What to do
Copy the entries exactly. Leave out any pictures.

Available records

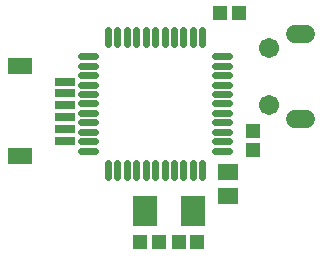
<source format=gbs>
G04 ---------------------------- Layer name :BOTTOM SOLDER LAYER*
G04 EasyEDA v5.6.15, Thu, 26 Jul 2018 23:14:09 GMT*
G04 c86fb450fb884ade9fd06fb8d4d9ff78*
G04 Gerber Generator version 0.2*
G04 Scale: 100 percent, Rotated: No, Reflected: No *
G04 Dimensions in inches *
G04 leading zeros omitted , absolute positions ,2 integer and 4 decimal *
%FSLAX24Y24*%
%MOIN*%
G90*
G70D02*

%ADD34C,0.024535*%
%ADD35R,0.082803X0.102488*%
%ADD36R,0.067055X0.031600*%
%ADD37R,0.078866X0.055200*%
%ADD48C,0.059181*%
%ADD49C,0.067055*%
%ADD50R,0.047370X0.051307*%
%ADD51R,0.065870X0.053670*%
%ADD52R,0.051307X0.047370*%

%LPD*%
G54D48*
G01X9607Y8039D02*
G01X9962Y8039D01*
G01X9607Y5189D02*
G01X9962Y5189D01*
G54D34*
G01X7391Y7284D02*
G01X6926Y7284D01*
G01X7391Y6969D02*
G01X6926Y6969D01*
G01X7391Y6654D02*
G01X6926Y6654D01*
G01X7391Y6339D02*
G01X6926Y6339D01*
G01X7391Y6024D02*
G01X6926Y6024D01*
G01X7391Y5709D02*
G01X6926Y5709D01*
G01X7391Y5394D02*
G01X6926Y5394D01*
G01X7391Y5079D02*
G01X6926Y5079D01*
G01X7391Y4764D02*
G01X6926Y4764D01*
G01X7391Y4449D02*
G01X6926Y4449D01*
G01X7391Y4134D02*
G01X6926Y4134D01*
G01X6509Y3252D02*
G01X6509Y3717D01*
G01X6194Y3252D02*
G01X6194Y3717D01*
G01X5879Y3252D02*
G01X5879Y3717D01*
G01X5564Y3252D02*
G01X5564Y3717D01*
G01X5249Y3252D02*
G01X5249Y3717D01*
G01X4934Y3252D02*
G01X4934Y3717D01*
G01X4619Y3252D02*
G01X4619Y3717D01*
G01X4304Y3252D02*
G01X4304Y3717D01*
G01X3989Y3252D02*
G01X3989Y3717D01*
G01X3674Y3252D02*
G01X3674Y3717D01*
G01X3359Y3252D02*
G01X3359Y3717D01*
G01X2942Y4134D02*
G01X2477Y4134D01*
G01X2942Y4449D02*
G01X2477Y4449D01*
G01X2942Y4764D02*
G01X2477Y4764D01*
G01X2942Y5079D02*
G01X2477Y5079D01*
G01X2942Y5394D02*
G01X2477Y5394D01*
G01X2942Y5709D02*
G01X2477Y5709D01*
G01X2942Y6024D02*
G01X2477Y6024D01*
G01X2942Y6339D02*
G01X2477Y6339D01*
G01X2942Y6654D02*
G01X2477Y6654D01*
G01X2942Y6969D02*
G01X2477Y6969D01*
G01X2942Y7284D02*
G01X2477Y7284D01*
G01X3359Y7701D02*
G01X3359Y8165D01*
G01X3674Y7701D02*
G01X3674Y8165D01*
G01X3989Y7701D02*
G01X3989Y8165D01*
G01X4304Y7701D02*
G01X4304Y8165D01*
G01X4619Y7701D02*
G01X4619Y8165D01*
G01X4934Y7701D02*
G01X4934Y8165D01*
G01X5249Y7701D02*
G01X5249Y8165D01*
G01X5564Y7701D02*
G01X5564Y8165D01*
G01X5879Y7701D02*
G01X5879Y8165D01*
G01X6194Y7701D02*
G01X6194Y8165D01*
G01X6509Y7701D02*
G01X6509Y8165D01*
G54D49*
G01X8722Y5665D03*
G01X8722Y7571D03*
G54D50*
G01X5053Y1083D03*
G01X4423Y1083D03*
G01X5715Y1084D03*
G01X6345Y1084D03*
G54D35*
G01X6209Y2134D03*
G01X4595Y2134D03*
G54D36*
G01X1928Y6436D03*
G54D37*
G01X413Y6948D03*
G01X413Y3955D03*
G54D36*
G01X1928Y6042D03*
G01X1928Y5648D03*
G01X1928Y5255D03*
G01X1928Y4467D03*
G01X1928Y4861D03*
G54D51*
G01X7359Y3434D03*
G01X7359Y2634D03*
G54D50*
G01X7732Y8713D03*
G01X7103Y8713D03*
G54D52*
G01X8209Y4778D03*
G01X8209Y4148D03*
M00*
M02*

</source>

Answer to this task
<source format=gbs>
G04 ---------------------------- Layer name :BOTTOM SOLDER LAYER*
G04 EasyEDA v5.6.15, Thu, 26 Jul 2018 23:14:09 GMT*
G04 c86fb450fb884ade9fd06fb8d4d9ff78*
G04 Gerber Generator version 0.2*
G04 Scale: 100 percent, Rotated: No, Reflected: No *
G04 Dimensions in inches *
G04 leading zeros omitted , absolute positions ,2 integer and 4 decimal *
%FSLAX24Y24*%
%MOIN*%
G90*
G70D02*

%ADD34C,0.024535*%
%ADD35R,0.082803X0.102488*%
%ADD36R,0.067055X0.031600*%
%ADD37R,0.078866X0.055200*%
%ADD48C,0.059181*%
%ADD49C,0.067055*%
%ADD50R,0.047370X0.051307*%
%ADD51R,0.065870X0.053670*%
%ADD52R,0.051307X0.047370*%

%LPD*%
G54D48*
G01X9607Y8039D02*
G01X9962Y8039D01*
G01X9607Y5189D02*
G01X9962Y5189D01*
G54D34*
G01X7391Y7284D02*
G01X6926Y7284D01*
G01X7391Y6969D02*
G01X6926Y6969D01*
G01X7391Y6654D02*
G01X6926Y6654D01*
G01X7391Y6339D02*
G01X6926Y6339D01*
G01X7391Y6024D02*
G01X6926Y6024D01*
G01X7391Y5709D02*
G01X6926Y5709D01*
G01X7391Y5394D02*
G01X6926Y5394D01*
G01X7391Y5079D02*
G01X6926Y5079D01*
G01X7391Y4764D02*
G01X6926Y4764D01*
G01X7391Y4449D02*
G01X6926Y4449D01*
G01X7391Y4134D02*
G01X6926Y4134D01*
G01X6509Y3252D02*
G01X6509Y3717D01*
G01X6194Y3252D02*
G01X6194Y3717D01*
G01X5879Y3252D02*
G01X5879Y3717D01*
G01X5564Y3252D02*
G01X5564Y3717D01*
G01X5249Y3252D02*
G01X5249Y3717D01*
G01X4934Y3252D02*
G01X4934Y3717D01*
G01X4619Y3252D02*
G01X4619Y3717D01*
G01X4304Y3252D02*
G01X4304Y3717D01*
G01X3989Y3252D02*
G01X3989Y3717D01*
G01X3674Y3252D02*
G01X3674Y3717D01*
G01X3359Y3252D02*
G01X3359Y3717D01*
G01X2942Y4134D02*
G01X2477Y4134D01*
G01X2942Y4449D02*
G01X2477Y4449D01*
G01X2942Y4764D02*
G01X2477Y4764D01*
G01X2942Y5079D02*
G01X2477Y5079D01*
G01X2942Y5394D02*
G01X2477Y5394D01*
G01X2942Y5709D02*
G01X2477Y5709D01*
G01X2942Y6024D02*
G01X2477Y6024D01*
G01X2942Y6339D02*
G01X2477Y6339D01*
G01X2942Y6654D02*
G01X2477Y6654D01*
G01X2942Y6969D02*
G01X2477Y6969D01*
G01X2942Y7284D02*
G01X2477Y7284D01*
G01X3359Y7701D02*
G01X3359Y8165D01*
G01X3674Y7701D02*
G01X3674Y8165D01*
G01X3989Y7701D02*
G01X3989Y8165D01*
G01X4304Y7701D02*
G01X4304Y8165D01*
G01X4619Y7701D02*
G01X4619Y8165D01*
G01X4934Y7701D02*
G01X4934Y8165D01*
G01X5249Y7701D02*
G01X5249Y8165D01*
G01X5564Y7701D02*
G01X5564Y8165D01*
G01X5879Y7701D02*
G01X5879Y8165D01*
G01X6194Y7701D02*
G01X6194Y8165D01*
G01X6509Y7701D02*
G01X6509Y8165D01*
G54D49*
G01X8722Y5665D03*
G01X8722Y7571D03*
G54D50*
G01X5053Y1083D03*
G01X4423Y1083D03*
G01X5715Y1084D03*
G01X6345Y1084D03*
G54D35*
G01X6209Y2134D03*
G01X4595Y2134D03*
G54D36*
G01X1928Y6436D03*
G54D37*
G01X413Y6948D03*
G01X413Y3955D03*
G54D36*
G01X1928Y6042D03*
G01X1928Y5648D03*
G01X1928Y5255D03*
G01X1928Y4467D03*
G01X1928Y4861D03*
G54D51*
G01X7359Y3434D03*
G01X7359Y2634D03*
G54D50*
G01X7732Y8713D03*
G01X7103Y8713D03*
G54D52*
G01X8209Y4778D03*
G01X8209Y4148D03*
M00*
M02*

</source>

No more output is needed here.